Ignorance to various information on social issues, of healthy living, even basic common knowledge is a tool used by, and perhaps even perpetuated by, power structures to gain financial or political ground. The poor and uneducated should be recognized for the victimization they experience. Failure to do so only fuels the continuation of old and unhelpful ways. As a society we should know better than to forget them.
A compassionate heart is not offended by ignorance so much as alerted to its presence and need. This is the spiritual practice of nonresistance. Recognize ignorance rather than resist it. Don’t silence it. Forced silence creates a sense of victimization over time. Victims behave in predictable ways and are thus taken advantage of by those who cultivate power without integrity. We should neither vilify nor sequester them. To enhance the continuing arc of justice our society we must serve them.
Ignorance, especially hatred, should invite advocacy, mentorship, education, support. We should gravitate towards areas where proper education and the development of critical thinking are lacking. The people of this nation must remove its head from the sand and identify those who need our help.

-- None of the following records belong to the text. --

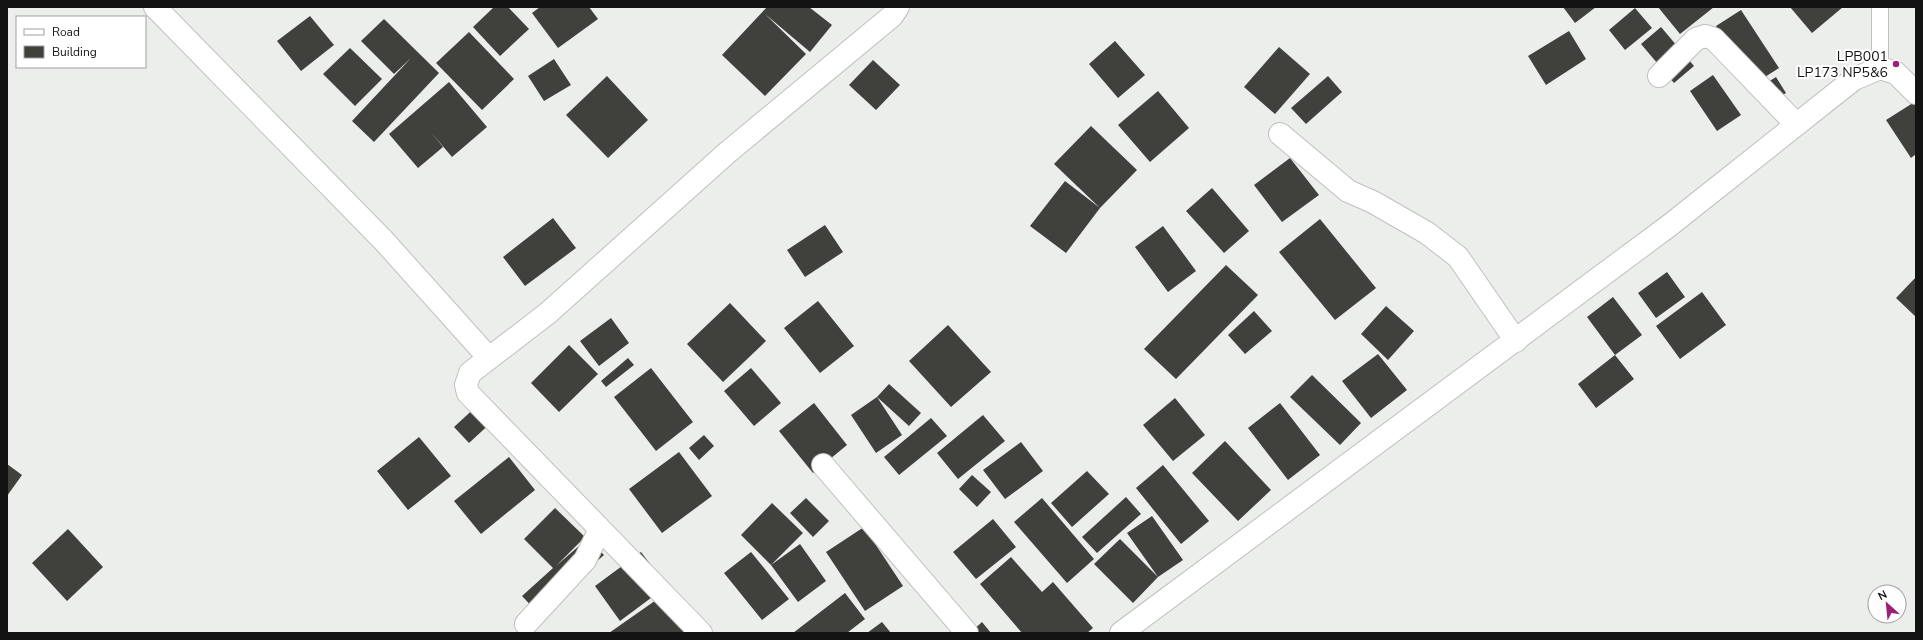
<svg xmlns="http://www.w3.org/2000/svg" width="1923" height="640" font-family="'Nunito Sans',sans-serif">
	<style>
		.building { fill: #40403d }
		.lines { fill: none; stroke-linecap: round; stroke-linejoin: round }
		.service-casing { stroke: #bfc1be; stroke-width: 18 }
		.minor-casing { stroke: #bfc1be; stroke-width: 24 }
		.tertiary-casing { stroke: #bfc1be; stroke-width: 24 }
		.service { stroke: #fff; stroke-width: 16 }
		.minor { stroke: #fff; stroke-width: 22 }
		.tertiary { stroke: #fff; stroke-width: 22 }
		.poi-dot { fill: #9d2076; stroke: #fff; stroke-width: 1.5 }
		.labels { text-anchor: middle; stroke-width: 4; stroke-linejoin: round; paint-order: stroke }
		.poi-label { font-size: 14px; fill: #121312; stroke: #fff; text-anchor: end }
	</style>
	<rect width="100%" height="100%" fill="#ebeeeb"/>
	<path class="building" d="M494,7H508L529,29L500,56L473,27Z
		M540,7H589L598,19L558,48L532,13Z
		M767,7H809L832,25L810,52L765,14L806,54L765,96L722,55Z
		M1563,7H1596L1575,23Z
		M1658,7H1714L1680,34Z
		M1790,7H1843L1812,33Z
		M1635,8L1652,28L1625,50L1609,30Z
		M1741,10L1779,68L1754,84L1716,26Z
		M310,16L334,45L301,71L277,41Z
		M384,19L439,73L374,142L352,121L411,58L394,74L361,41Z
		M1661,27L1694,66L1674,83L1641,44Z
		M1569,31L1586,59L1546,85L1528,56Z
		M469,32L514,79L482,110L436,63Z
		M1115,41L1145,75L1118,98L1089,64Z
		M1279,47L1310,74L1275,114L1244,87Z
		M350,48L382,79L355,106L323,74Z
		M554,59L571,85L544,101L528,76Z
		M873,60L900,85L876,110L849,85Z
		M1713,75L1741,115L1717,131L1690,91Z
		M607,76L648,120L608,158L566,115Z
		M1328,76L1342,92L1306,124L1291,108Z
		M1776,77L1786,93L1770,103L1760,87Z
		M449,82L487,127L452,157L430,131L443,147L418,168L389,134Z
		M1158,91L1189,128L1150,162L1118,125Z
		M1916,101V154L1911,158L1886,120Z
		M1091,126L1137,170L1100,208L1054,164Z
		M1290,158L1319,195L1282,222L1254,185Z
		M1065,181L1100,208L1066,253L1030,226Z
		M1212,188L1249,231L1224,253L1186,211Z
		M553,218L576,248L525,286L503,257Z
		M1320,219L1376,288L1335,320L1279,252Z
		M825,225L843,252L805,277L787,250Z
		M1163,226L1196,271L1168,292L1135,247Z
		M1226,265L1258,295L1176,379L1144,349Z
		M1667,272L1685,297L1656,318L1638,293Z
		M1916,277V317L1896,298Z
		M1702,292L1726,325L1680,359L1656,326Z
		M1613,297L1642,335L1615,355L1634,379L1596,408L1578,384L1615,355L1587,317Z
		M818,301L854,346L820,373L784,328Z
		M730,303L766,341L723,382L687,344Z
		M1386,306L1414,331L1388,360L1361,334Z
		M1254,311L1272,331L1245,354L1228,335Z
		M611,318L629,343L599,366L580,341Z
		M948,325L991,372L951,407L909,361Z
		M569,345L598,374L559,412L531,383Z
		M1378,354L1407,390L1371,418L1342,381Z
		M628,358L634,365L606,387L601,381Z
		M651,368L693,422L656,451L614,397Z
		M751,368L781,403L754,426L724,391Z
		M1312,375L1361,423L1340,445L1290,397Z
		M889,384L921,413L909,426L877,397L902,435L876,453L851,415L877,397Z
		M1175,398L1205,435L1173,461L1143,425Z
		M480,403L495,419L469,443L454,427Z
		M814,403L847,445L813,473L779,431Z
		M1280,403L1320,455L1288,480L1248,428Z
		M983,415L1005,441L958,479L937,453Z
		M931,418L947,436L899,475L884,457Z
		M704,435L714,446L699,460L689,448Z
		M419,437L451,476L408,510L377,471Z
		M1225,441L1271,490L1238,521L1192,473Z
		M1021,442L1043,471L1005,499L983,470Z
		M679,452L712,496L662,533L629,489Z
		M509,457L535,490L481,534L454,501Z
		M7,464L22,475L7,496Z
		M1163,465L1209,521L1181,544L1136,488Z
		M1087,471L1109,494L1072,527L1051,503Z
		M972,475L991,492L977,507L959,489Z
		M1126,497L1141,514L1097,553L1082,537Z
		M806,498L829,521L813,537L790,513Z
		M1042,498L1094,559L1067,583L1014,522Z
		M772,503L803,533L771,565L741,535Z
		M555,508L585,537L556,566L588,538L604,555L538,613L522,596L553,568L524,539Z
		M1152,516L1183,560L1158,577L1127,533Z
		M993,519L1016,547L976,579L953,552Z
		M864,527L903,586L865,611L826,552Z
		M68,529L103,567L67,601L32,563Z
		M1120,539L1158,577L1133,603L1094,564Z
		M800,544L826,581L798,602L771,565Z
		M641,552L667,586L620,621L595,586Z
		M751,552L789,599L762,620L724,573Z
		M1011,557L1042,592L1053,582L1093,628L1087,633H1022L980,584Z
		M669,591L694,626L684,633H609Z
		M845,593L865,619L847,633H793Z
		M882,622L891,633H867Z
		M982,622L991,633H970Z"/>
	<g class="lines">
		<defs>
			<path id="service" d="M1880,7V68"/>
			<path id="minor" d="M155,7L384,241L489,358
				M1659,76L1696,39L1705,36L1714,39L1796,124
				M1280,134L1348,191L1373,202L1427,233L1458,257L1516,341
				M823,465L967,633
				M526,624L585,560L600,529
				M701,633L468,393L466,385L470,373L548,313L728,152L892,16L898,7"/>
			<path id="tertiary" d="M1121,633L1670,225L1854,79L1880,68L1896,73L1916,93"/>
		</defs>
		<use href="#service" class="service-casing"/>
		<use href="#minor" class="minor-casing"/>
		<use href="#tertiary" class="tertiary-casing"/>
		<use href="#service" class="service"/>
		<use href="#minor" class="minor"/>
		<use href="#tertiary" class="tertiary"/>
	</g>
	<circle class="poi-dot" cx="1896" cy="64" r="4"/>
	<g class="labels">
		<g class="poi-label">
			<text x="1888" y="61">LPB001<tspan x="1888" dy="16">LP173 NP5&amp;6</tspan></text>
		</g>
	</g>
	<rect width="1923" height="640" fill="none" stroke="#121312" stroke-width="16"/>
	<rect x="16" y="16" width="130" height="52" fill="#ffffff" stroke="#a0a1a0"/>
	<rect x="24" y="29" width="20" height="6" fill="#ffffff" stroke="#a0a1a0"/>
	<text x="52" y="36" font-size="12" fill="#121312">Road</text>
	<rect x="24" y="46" width="20" height="12" fill="#40403d" stroke="#a0a1a0"/>
	<text x="52" y="56" font-size="12" fill="#121312">Building</text>
	<g transform="translate(1887 604) rotate(333)"><circle r="19" fill="#ffffff" stroke="#a0a1a0"/>
	<path d="M0-3L7 15L0 10L-7 15Z" fill="#9d2076"/>
	<text y="-6" font-size="11" font-weight="bold" text-anchor="middle" fill="#121312">N</text>
	</g>
</svg>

As the Information Age grows, so too do our backyards. Our neighbors grow in number and with them, grows our awareness that we are an utterly interdependent species. We survive only as a single, unified tribe.
Our society has been described in films and literature as both a virus as well as an immune system. Which is it? Likely both. Humanity has spread out over the earth, arguably conquering it with both its avarice and its spiritual teachings simultaneously. They could be seen to be relying upon one another. Is there purpose here?
Perhaps the bell we are trying to ring throughout the universe is that of heavy lifting. The deep value we achieve by a difficult, but successful process. How much more profound is knowledge when it is given with integrity in the face of greed? How much grace exists in the act of loving — and empowering — both our enemy and our neighbor?
If we are trapped by the ignorance of ourselves or others only truth will set us free. Serve and receive the tired, the poor and the huddled masses as we have been taught to do. This has not been our national tradition to date, but still, we aspire. So mote it be.